Estados Unidos vive desde la presidencia de Obama una especie de “guerra religiosa”, un círculo vicioso que se retroalimenta. Las políticas de Obama provocaron una radicalización de la derecha. Muchos votantes republicanos pensaron que se les estaban robando sus esencias. Esa radicalización hizo posible la llegada de un candidato tan anómalo como Trump a la Casa Blanca. Con Trump como presidente se produjo una radicalización de la izquierda.

Los liberals, sobre todo las élites intelectuales, alimentaron una guerra cultural contra el trumpismo obsesiva. Creció la “cultura de la cancelación”, el imperio de lo políticamente correcto -una forma de censura-, la intimidación en el pensamiento y la descalificación sistemática del mundo de valores tradicionales. La derecha respondió con otra guerra cultural defendiendo el “America first”, el proteccionismo y un extremismo religioso inspirado en el nuevo evangelismo.

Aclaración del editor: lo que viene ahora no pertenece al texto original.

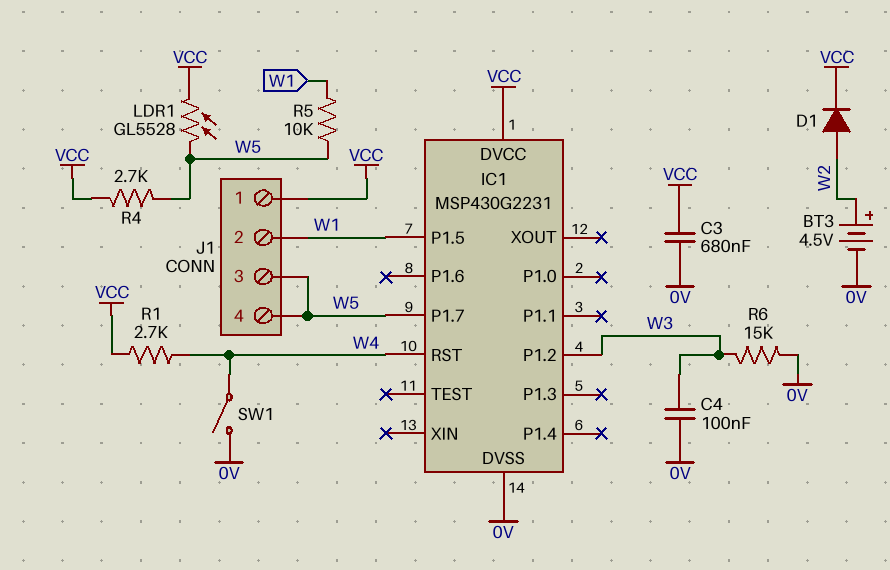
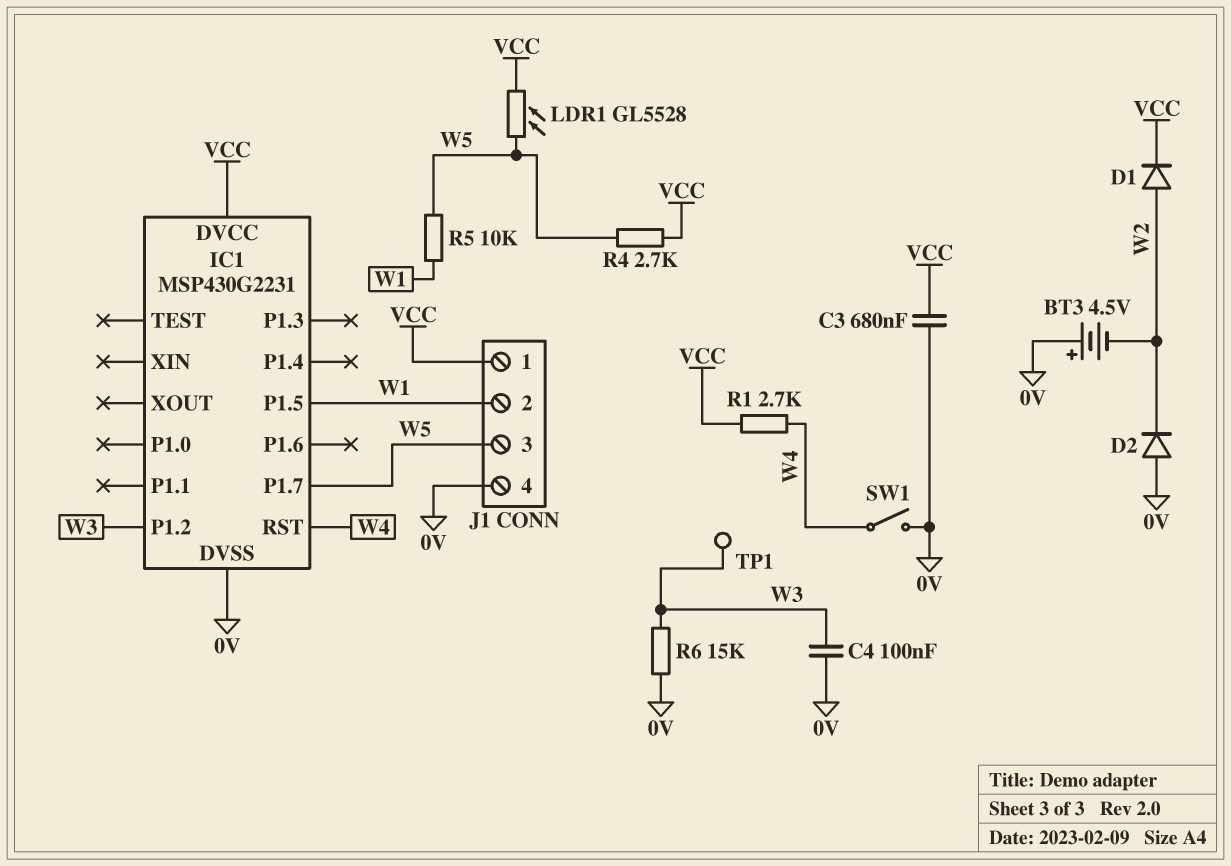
BT3: 4.5V (plus W2, minus 0V) -> 4.5V (plus 0V, minus W2)
D2: none -> diode (A 0V, K W2)
J1 pin 4: W5 -> 0V
TP1: none -> test point (W3)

El martes pasado no se produjo una victoria de los republicanos tan rotunda como se esperaba. El apoyo de Trump no sirvió de ayuda a los candidatos republicanos que estaban más cerca del expresidente. Demócratas y republicanos moderados han obtenido buenos resultados, como el gobernador DeWine en Ohio, el gobernador Shapiro en Pennsylvania, el senador Thune de Dakota del Sur, o el senador Wyden de Oregón. No solo hay encuestas negativas. Un 60 por ciento de los votantes dice no coincidir con el punto de vista de Trump. Es el mismo porcentaje que critica el nacionalismo del “America First”.

Las elecciones de midterm han abierto un debate interesante entre los republicanos, hay alternativas a la candidatura de Trump para las próximas presidenciales. El gobernador de Florida De Santis suena con fuerza. Por otra parte los demócratas se han dado cuenta de que las posiciones más polarizadas no les convienen.

Pero es demasiado pronto para hablar del fin de la “guerra religiosa” en la política estadounidense. Los demócratas son débiles porque se han convertido en el partido de las élites educadas y los republicanos son débiles porque no se han desecho de Trump. La debilidad no ayuda a  la paz.

Y hay más. Las guerras de religión se trasladan a la política cuando deja de estar claro que el único modo de acceder a la verdad es la libertad y cuando se defiende una verdad “ahistórica”. La incertidumbre y la inseguridad sobre un determinado valor lleva a buscar un atajo para mantenerlo vivo. Se hace necesario el apoyo del poder, porque no se confía en la capacidad que tiene ese valor de suscitar adhesiones libres. La verdad sobre la dignidad de la vida, sobre la igualdad de todos los hombres, sobre las luces y las sombras del pasado no es algo abstracto ni una conquista lograda para siempre. Pretender afirmarla o imponerla a través de una determinada legislación y de pronunciamientos judiciales, sin tener en cuenta la situación cultural, antropológica y social del mundo en el que se vive, puede ser una forma de violencia. Eso lo sabían bien los padres fundadores.